Comparison of solar PV cell technologies electricity generation potential

While Zambia has abundance suitable areas (Fig. 14) and almost evenly distributed sunlight (Figs. 1 and 2) across the country, the focus on surface and suitable areas in the nine provinces and solar irradiation levels, the following can be identified. These factors however should be considered in the planning of national energy mix and also for management of electricity in the national grid once the penetration of solar PV technologies increases and becomes a significant part in the national electricity generation.

• The highest theoretical solar energy potential is in Northern Province (313,025.37TWh/year) due to large surface areas of the province.

• However, the highest geographical and technical solar energy potential for solar electricity generation is in Southern Province (35,117.56TWh/year) due to large available suitable areas.

• From highest yield point of view, due to abundance of sunlight received by Western province (5.89kWh/m²-day), the annual yields per installed solar PV systems peak are expected in Western province as compared to the rest of the country.

• Comparing the PV technologies, large electricity generation differences can be observed not only at district level but also at provincial levels. Table 13 indicates crystalline silicon based PV technologies have higher electricity generation potential as compared to thin film per square kilometer.

Table 13 National solar PV technical electricity generation potential

Table 13 summarizes the estimated solar PV technical electricity generation and solar PV power capacity potential in Zambia for each nine (9) provinces investigated in this chapter.

Conclusion

This chapter provides an approach for identifying and mapping the potential sites for sustainable development of solar PV technologies based power plants using GIS spatial analysis. The chapter has integrated the geographical and technological factors as well as the Laws of Zambia on environmental protection and pollution control legislative framework for evaluating the electricity generation potential and feasible sites suitable for sustainable PV systems deployment across Zambia.

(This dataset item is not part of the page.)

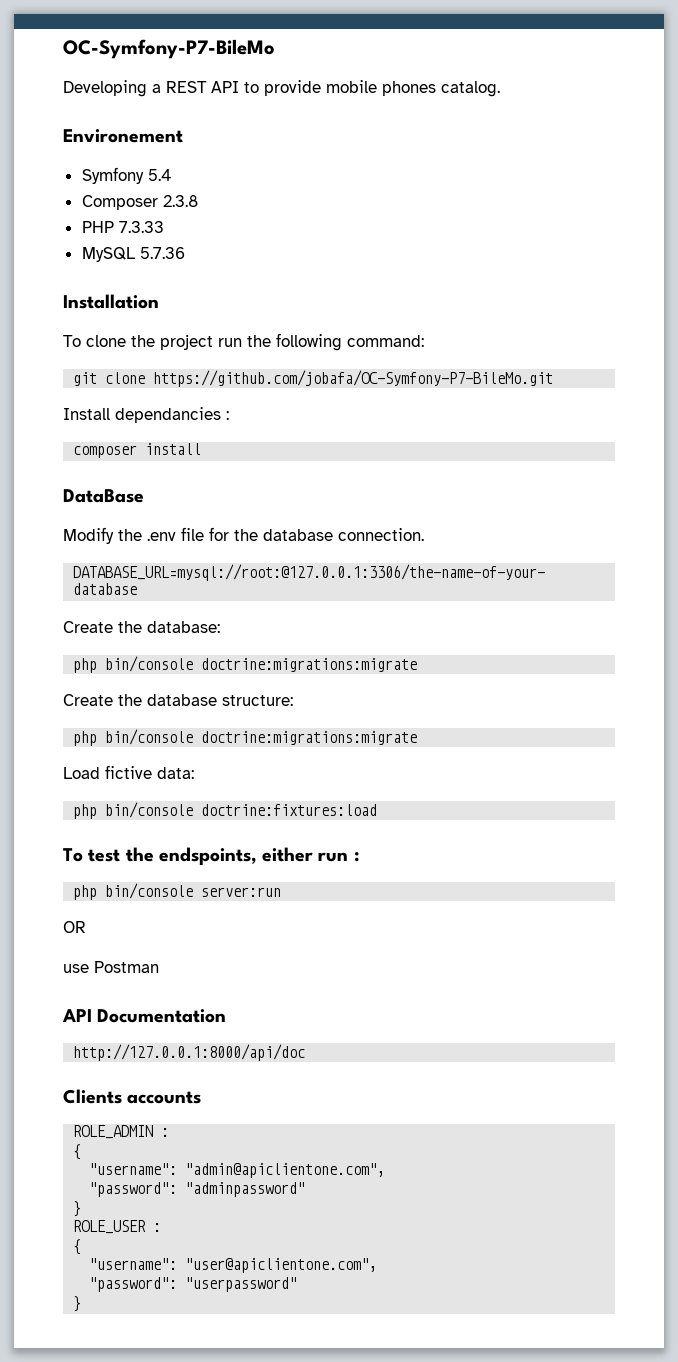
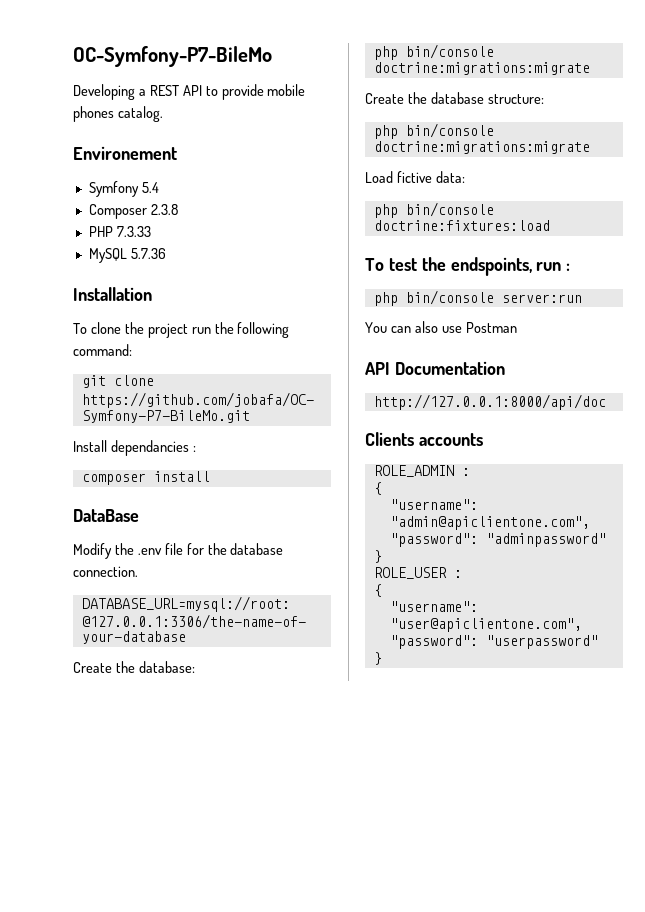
[262,847,314,862] either -> (532, 266) none
[63,921,86,933] OR // -> [365,321,438,333] You can also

Thus, this chapter shows that Zambia has vast available solar energy technical potential for PV electricity generation. The larger PV electricity generation potential variability at district and provincial level is highly linked with the local geographical features and terrain which affect the availability of suitable area and also local solar energy resource. Therefore, integration and generation of electricity from PV systems has greater potential to mitigate the current energy shortage and increase access to energy for all in Zambia. Furthermore, the suitable land areas in almost all districts and provinces is large enough for solar energy harvesting at utility-scale PV system capable of covering the present and future total electricity demands for Zambia. The identified potential sites have a total of available suitable area of 82,564.601 km² representing 10.97% of Zambia’s total surface area equivalent to 5,897.46 GW technical power potential. This translates to 10,240.73TWh/year electricity generation potential considering annual average solar irradiation of 5.78 kWh/m²-day and monocrystalline silicon solar PV technology mounted at optimal tilt angle. This potential has capacity to reduce CO₂ emission and contribute to achieve energy access for all and Sustainable Development Goals (SDGs).

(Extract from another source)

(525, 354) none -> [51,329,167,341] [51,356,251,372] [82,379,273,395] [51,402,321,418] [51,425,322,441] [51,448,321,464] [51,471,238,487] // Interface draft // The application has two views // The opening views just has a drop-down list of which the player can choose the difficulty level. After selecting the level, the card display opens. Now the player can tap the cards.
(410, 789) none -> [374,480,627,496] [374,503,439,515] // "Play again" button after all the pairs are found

The identification of potential sites and solar energy potential analysis will help improve the understanding of the potential solar energy, and PV technology can contribute to achieving sustainable national energy mix and increasing energy access for all in Zambia. Furthermore, it will help the government in setting up tangible energy targets and effective integration of solar PV systems into national energy mix. Hence, it is hoped that the suitability map established and the technical potential evaluated will help guide the decision makers and also the investors for planning future electricity generation targets and investment across the country and achieve the 2030 development goals.